What to do: Your copy starts at the line containing "Enrollment, & Attendance (ERSA) Policies" and ends at the last line below. Copy exactly, without pictures.

^^^^^^^^^^^^^^^^

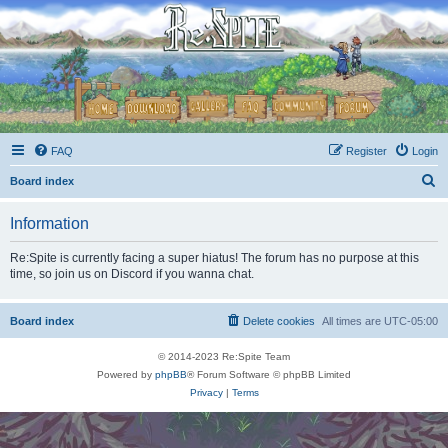
FAQ
Register
Login
S
Board index
e
Information
a
r
Re:Spite is currently facing a super hiatus! The forum has no purpose at this
time, so join us on Discord if you wanna chat.
c
h
Board index
Delete cookies
All times are
UTC-05:00
© 2014-2023 Re:Spite Team
Powered by
phpBB
® Forum Software © phpBB Limited
Privacy
|
Terms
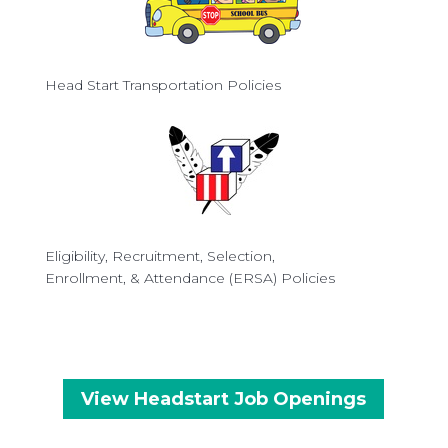
Head Start Transportation Policies
Eligibility, Recruitment, Selection,
Enrollment, & Attendance (ERSA) Policies
View Headstart Job Openings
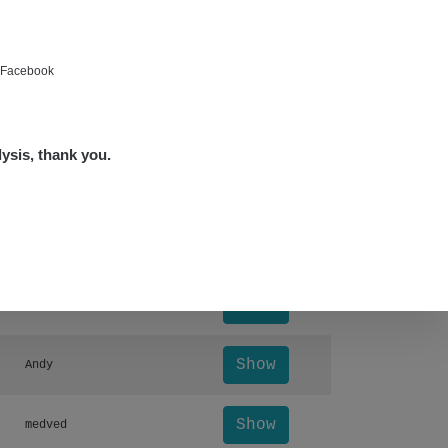
Show
Tonda :-)
Show
bartap123@seznam.cz
e Facebook
Show
alex☢️raysid.com
lysis, thank you.
Show
miv
Leaflet
|
©
OpenStreetMap
Otevřít detail ↗
Show
miv
Show
Andy
Show
Andy
Show
medved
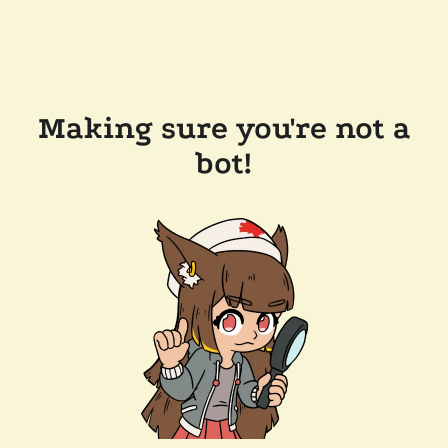
Making sure you're not a
bot!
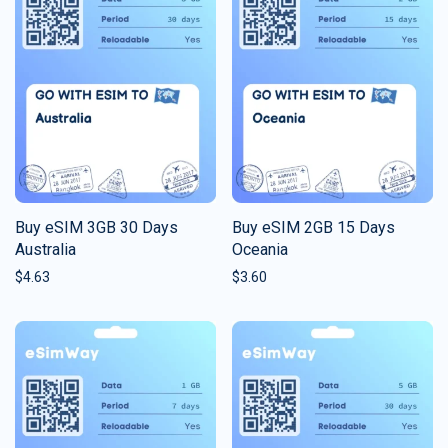
Buy eSIM 3GB 30 Days
Buy eSIM 2GB 15 Days
Australia
Oceania
$
4.63
$
3.60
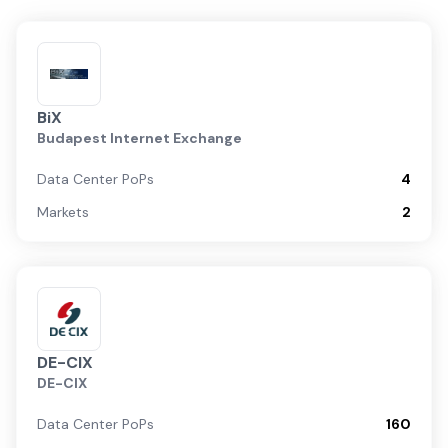
BiX
Budapest Internet Exchange
Data Center PoPs
4
Markets
2
DE-CIX
DE-CIX
Data Center PoPs
160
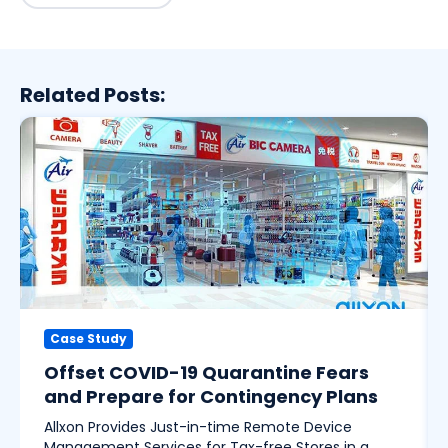
Related Posts:
Case Study
Offset COVID-19 Quarantine Fears
and Prepare for Contingency Plans
Allxon Provides Just-in-time Remote Device
Management Services for Tax-free Stores in a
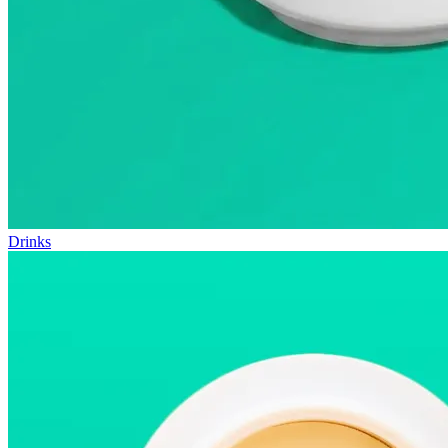
Drinks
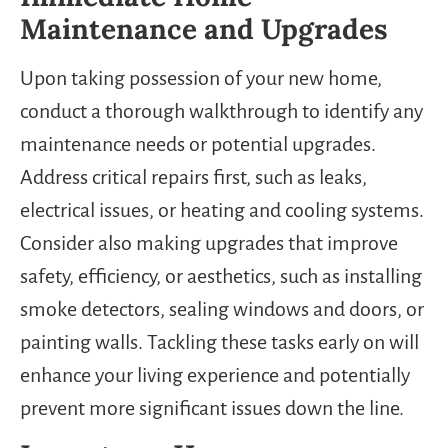
Maintenance and Upgrades
Upon taking possession of your new home,
conduct a thorough walkthrough to identify any
maintenance needs or potential upgrades.
Address critical repairs first, such as leaks,
electrical issues, or heating and cooling systems.
Consider also making upgrades that improve
safety, efficiency, or aesthetics, such as installing
smoke detectors, sealing windows and doors, or
painting walls. Tackling these tasks early on will
enhance your living experience and potentially
prevent more significant issues down the line.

^^^^^^^^^^^^^^^^

Result for this exercise:
Enrollment, & Attendance (ERSA) Policies
View Headstart Job Openings
Show
Tonda :-)
Show
bartap123@seznam.cz
e Facebook
Show
alex☢️raysid.com
lysis, thank you.
Show
miv
Leaflet
|
©
OpenStreetMap
Otevřít detail ↗
Show
miv
Show
Andy
Show
Andy
Show
medved
Making sure you're not a
bot!
Buy eSIM 3GB 30 Days
Buy eSIM 2GB 15 Days
Australia
Oceania
$
4.63
$
3.60
BiX
Budapest Internet Exchange
Data Center PoPs
4
Markets
2
DE-CIX
DE-CIX
Data Center PoPs
160
Related Posts:
Case Study
Offset COVID-19 Quarantine Fears
and Prepare for Contingency Plans
Allxon Provides Just-in-time Remote Device
Management Services for Tax-free Stores in a
Drinks
Maintenance and Upgrades
Upon taking possession of your new home,
conduct a thorough walkthrough to identify any
maintenance needs or potential upgrades.
Address critical repairs first, such as leaks,
electrical issues, or heating and cooling systems.
Consider also making upgrades that improve
safety, efficiency, or aesthetics, such as installing
smoke detectors, sealing windows and doors, or
painting walls. Tackling these tasks early on will
enhance your living experience and potentially
prevent more significant issues down the line.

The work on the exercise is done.